→ EXERCISE PROMPT:
Scan the records below. Copy every line in which the word "when" appears.

Extracted page text data:

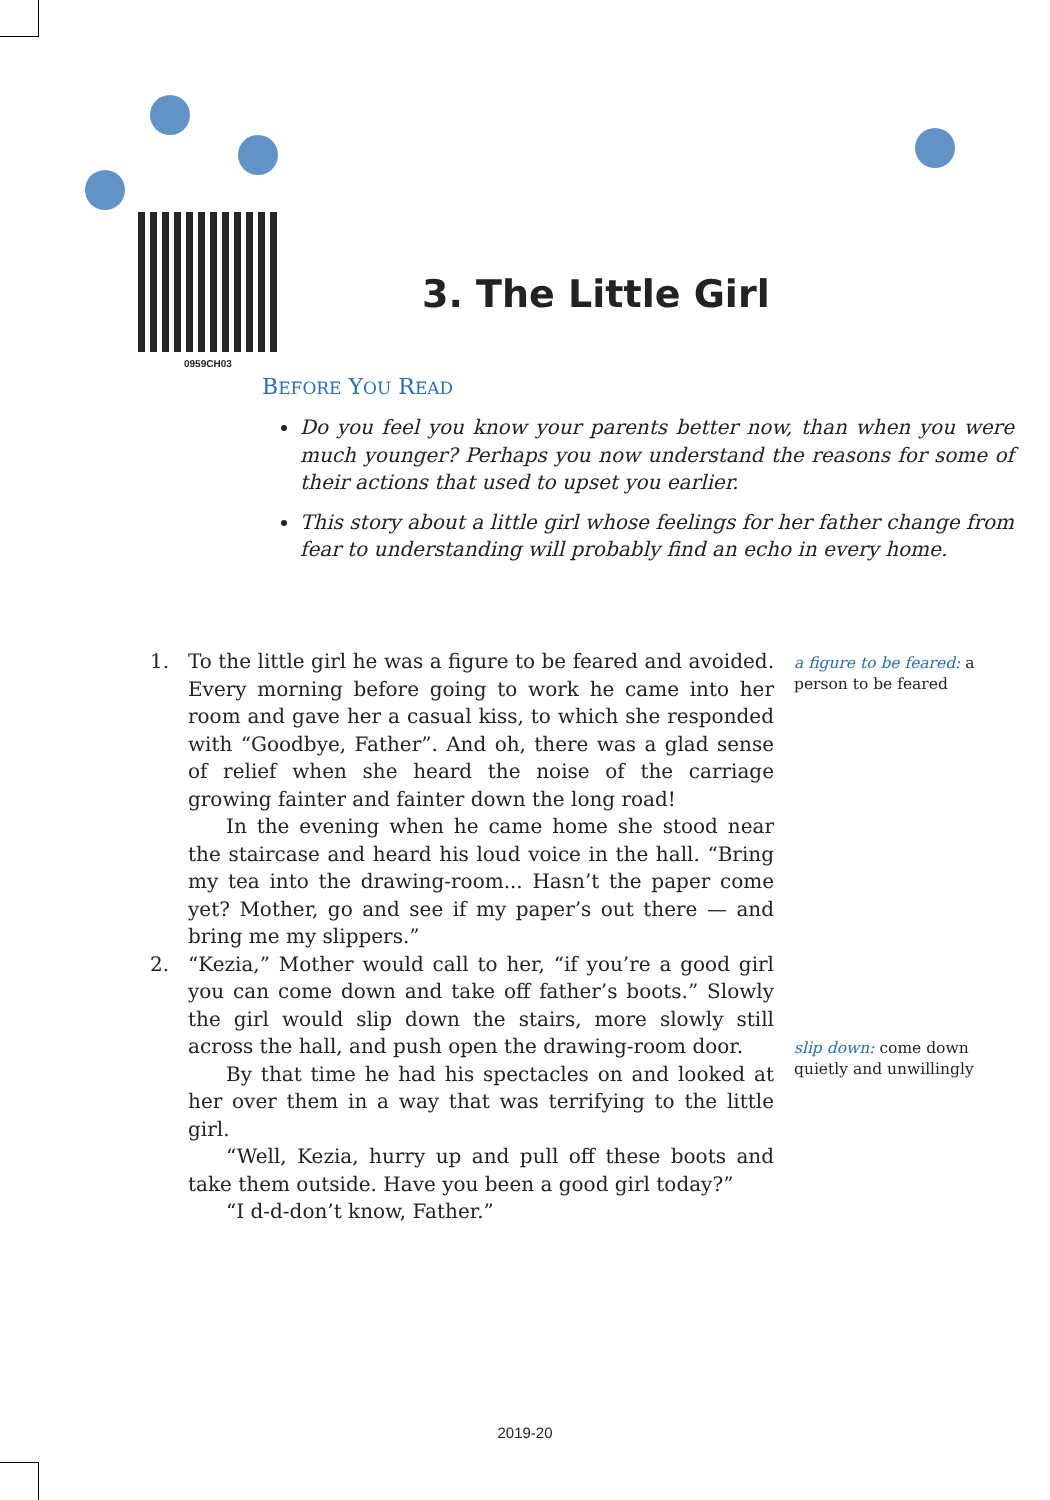0959CH03
3. The Little Girl
BEFORE YOU READ
Do you feel you know your parents better now, than when you were much younger? Perhaps you now understand the reasons for some of their actions that used to upset you earlier.
This story about a little girl whose feelings for her father change from fear to understanding will probably find an echo in every home.
1. To the little girl he was a figure to be feared and avoided. Every morning before going to work he came into her room and gave her a casual kiss, to which she responded with “Goodbye, Father”. And oh, there was a glad sense of relief when she heard the noise of the carriage growing fainter and fainter down the long road!
In the evening when he came home she stood near the staircase and heard his loud voice in the hall. “Bring my tea into the drawing-room... Hasn’t the paper come yet? Mother, go and see if my paper’s out there — and bring me my slippers.”
2. “Kezia,” Mother would call to her, “if you’re a good girl you can come down and take off father’s boots.” Slowly the girl would slip down the stairs, more slowly still across the hall, and push open the drawing-room door.
By that time he had his spectacles on and looked at her over them in a way that was terrifying to the little girl.
“Well, Kezia, hurry up and pull off these boots and take them outside. Have you been a good girl today?”
“I d-d-don’t know, Father.”
a figure to be feared: a person to be feared
slip down: come down quietly and unwillingly
2019-20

→ EXERCISE ANSWER:
Do you feel you know your parents better now, than when you were much younger? Perhaps you now understand the reasons for some of their actions that used to upset you earlier.
1. To the little girl he was a figure to be feared and avoided. Every morning before going to work he came into her room and gave her a casual kiss, to which she responded with “Goodbye, Father”. And oh, there was a glad sense of relief when she heard the noise of the carriage growing fainter and fainter down the long road!
In the evening when he came home she stood near the staircase and heard his loud voice in the hall. “Bring my tea into the drawing-room... Hasn’t the paper come yet? Mother, go and see if my paper’s out there — and bring me my slippers.”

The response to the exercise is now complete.